_Task brief_:
The answer must restate the listing word for word, without its images.

_Excerpted records_:
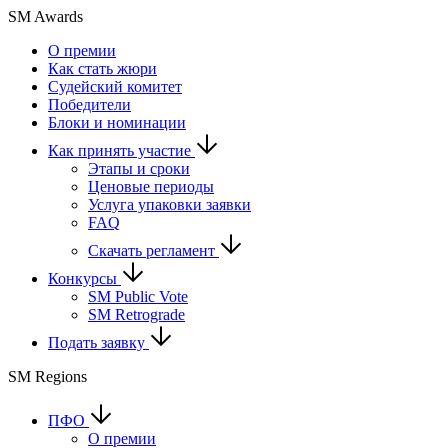
SM Awards
О премии
Как стать жюри
Судейский комитет
Победители
Блоки и номинации
Как принять участие
Этапы и сроки
Ценовые периоды
Услуга упаковки заявки
FAQ
Скачать регламент
Конкурсы
SM Public Vote
SM Retrograde
Подать заявку
SM Regions
ПФО
О премии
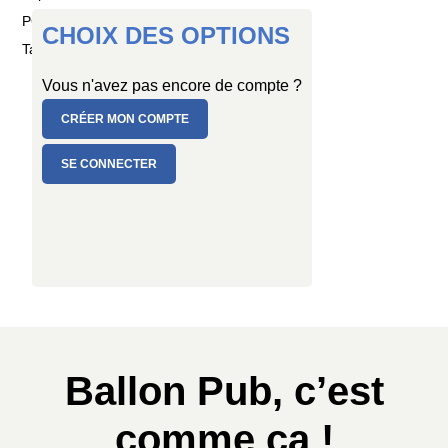
PC de 10 ballons
CHOIX DES OPTIONS
Taille : Ø 30 cm
Vous n'avez pas encore de compte ?
CRÉER MON COMPTE
SE CONNECTER
Ballon Pub, c’est
comme ça !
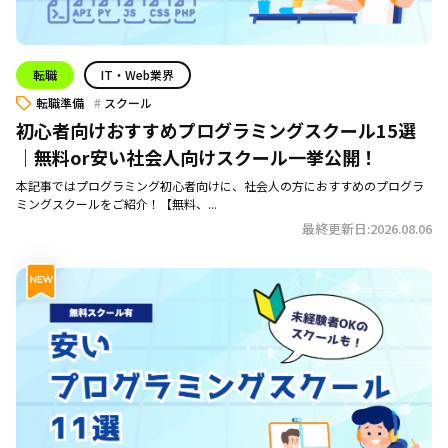
転職
IT・Web業界
転職準備
スクール
初心者向けおすすめプログラミングスクール15選
｜無料or安い社会人向けスクール一挙公開！
本記事ではプログラミング初心者向けに、社会人の方におすすめのプログラ
ミングスクールをご紹介！【無料、...
最終更新日:2026.08.06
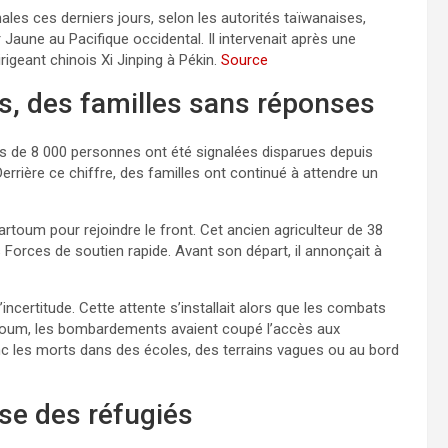
ales ces derniers jours, selon les autorités taïwanaises,
aune au Pacifique occidental. Il intervenait après une
rigeant chinois Xi Jinping à Pékin.
Source
s, des familles sans réponses
lus de 8 000 personnes ont été signalées disparues depuis
Derrière ce chiffre, des familles ont continué à attendre un
rtoum pour rejoindre le front. Cet ancien agriculteur de 38
s Forces de soutien rapide. Avant son départ, il annonçait à
incertitude. Cette attente s’installait alors que les combats
rtoum, les bombardements avaient coupé l’accès aux
nc les morts dans des écoles, des terrains vagues ou au bord
se des réfugiés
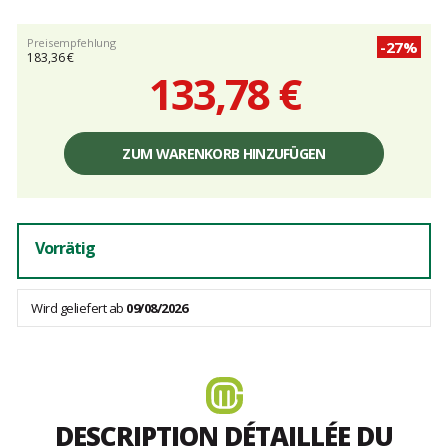
Preisempfehlung
-27%
183,36 €
133,78 €
Einzelpreis,
ohne
ZUM WARENKORB HINZUFÜGEN
Gebühren
Vorrätig
Wird geliefert ab
09/08/2026
DESCRIPTION DÉTAILLÉE DU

_Exercise output_:
SM Awards
О премии
Как стать жюри
Судейский комитет
Победители
Блоки и номинации
Как принять участие
Этапы и сроки
Ценовые периоды
Услуга упаковки заявки
FAQ
Скачать регламент
Конкурсы
SM Public Vote
SM Retrograde
Подать заявку
SM Regions
ПФО
О премии
PC de 10 ballons
CHOIX DES OPTIONS
Taille : Ø 30 cm
Vous n'avez pas encore de compte ?
CRÉER MON COMPTE
SE CONNECTER
Ballon Pub, c’est
comme ça !
転職
IT・Web業界
転職準備
スクール
初心者向けおすすめプログラミングスクール15選
｜無料or安い社会人向けスクール一挙公開！
本記事ではプログラミング初心者向けに、社会人の方におすすめのプログラ
ミングスクールをご紹介！【無料、...
最終更新日:2026.08.06
ales ces derniers jours, selon les autorités taïwanaises,
aune au Pacifique occidental. Il intervenait après une
rigeant chinois Xi Jinping à Pékin.
Source
s, des familles sans réponses
lus de 8 000 personnes ont été signalées disparues depuis
Derrière ce chiffre, des familles ont continué à attendre un
rtoum pour rejoindre le front. Cet ancien agriculteur de 38
s Forces de soutien rapide. Avant son départ, il annonçait à
incertitude. Cette attente s’installait alors que les combats
rtoum, les bombardements avaient coupé l’accès aux
nc les morts dans des écoles, des terrains vagues ou au bord
se des réfugiés
Preisempfehlung
-27%
183,36 €
133,78 €
Einzelpreis,
ohne
ZUM WARENKORB HINZUFÜGEN
Gebühren
Vorrätig
Wird geliefert ab
09/08/2026
DESCRIPTION DÉTAILLÉE DU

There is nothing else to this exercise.